According to the NHFS 4 (2015-16), an alarming 82% of women in Bihar continue to depend on cloth during their periods. The study found a direct link between education and wealth and sanitary and safe management of periods across the country.
And that’s exactly the kind of change Mausam wanted to bring to her village. As a Youth Leader with the Gram Nirman Mandal and Population Foundation of India, she began conversations around periods, safe management and hygienic practices for menstrual hygiene management through setting up adolescent groups for discussion in her village.
“I have been called crazy, shameless and unsanskari for speaking up about menstruation by the people of my village,” Mausam said. “People say that such topics aren’t for village girls to discuss. They’re ‘modern concepts’ from the city and best left there.”
Despite the backlash she faced, Mausam’s fiery activism and action continued. She started the adolescent group with fifteen to sixteen girls from her village, and held sessions where they would discuss various aspects of menstruation. She led the conversation around how unhygienic used cloth was for management of periods, and built knowledge around the fact that the practice affects women on a larger scale. Studies point out that such unhygienic practices increase the likelihood of urogenital infections among menstruating persons, as well as reproductive tract infections such as Salmonella, Staphylococcus and E.Coli. It also significantly increases the risks of cervical cancer.
And yet, Mausam’s community wasn’t very supportive. Lack of awareness and severe taboos ensured a continued tradition of unsafe practices. Mausam’s adolescent group had different plans. She initiated a financial pool system, ensuring every menstruating person in the group saved up ₹30 a month, so they could all purchase sanitary napkins to create a bank, from which girls could take napkins to use every month. After the initial few months, Mausam found that the storekeeper would give her a discount on the napkins, enabling her to save ₹5 per purchase. The group used these savings to distribute sanitary pads to girls from underprivileged communities.
“Today, in our Rajauli Block, there are 16 sanitary pad banks that have been created,” declared Mausam, to an applauding audience. But the challenge for her did not end there. Access to sanitary pads was only part of the issue, she said. The larger problem was the lack of awareness on how to use them and why to purchase them. While many community members dismissed the topic as one for their school to discuss, Mausam recognised that even schools refused to speak about menstruation. “Those pages in our text books were shut for us, before they could be opened,” she said.

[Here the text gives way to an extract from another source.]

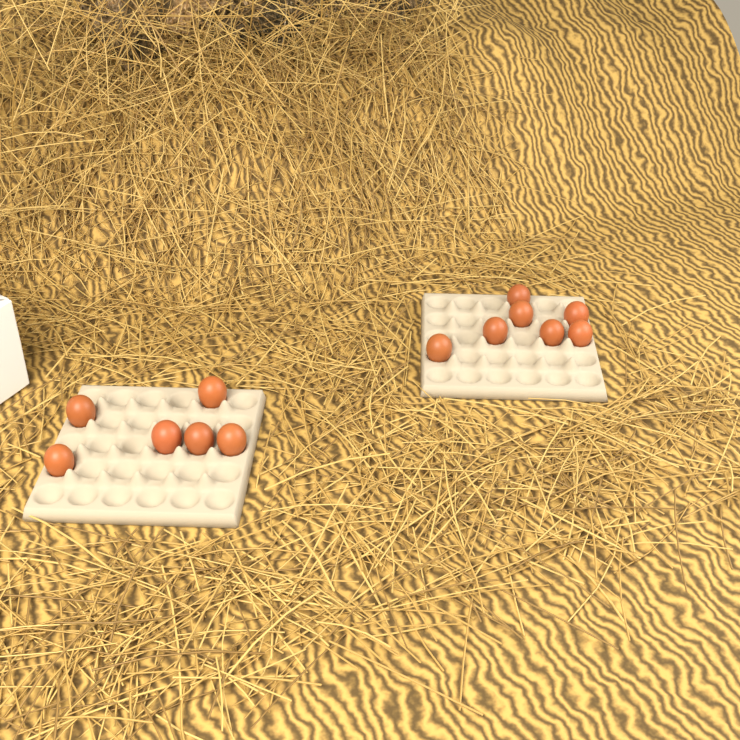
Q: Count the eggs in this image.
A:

Moreover, Mausam said, benefits from the government run Rashtriya Kishor Swasthya Karyakram scheme, a health programme for adolescents, in the age group of 10-19 years, which would target their nutrition, reproductive health and substance abuse, did not reach the remote Rajauli block. “But we reached out to the Civil Surgeon to ensure that a Yuva Clinic was set up in our block, for young persons to be able to speak about such issues and get the necessary guidance.”
Mausam and her group’s efforts paid off. Today there is a Yuva Clinic set up in her block. Despite setbacks in terms of young menstruating persons being able to speak up and get the advice they needed, she said, things are improving. By sustaining her advocacy and taking her concerns up to Bihar’s Health Minister, Mangal Pandey, she said the Yuva Clinic is now functioning. “We have even started talking about family planning there, now,” she said. Family planning, she says, is critical for girls to know even before marriage. “If I know there’s a well in front of me, why would I take a step forward?”
Villagers and community members may hate on her, but it’s clear from Mausam’s talk, her confidence and her clear vision that she’s not one to stop. “Main aaj ki ladki hoon, kyun na karoon baat?” she concluded.
Indeed, why shouldn’t she? Her efforts are saving thousands from unnecessary risks, diseases and in cases, even death. More power to her!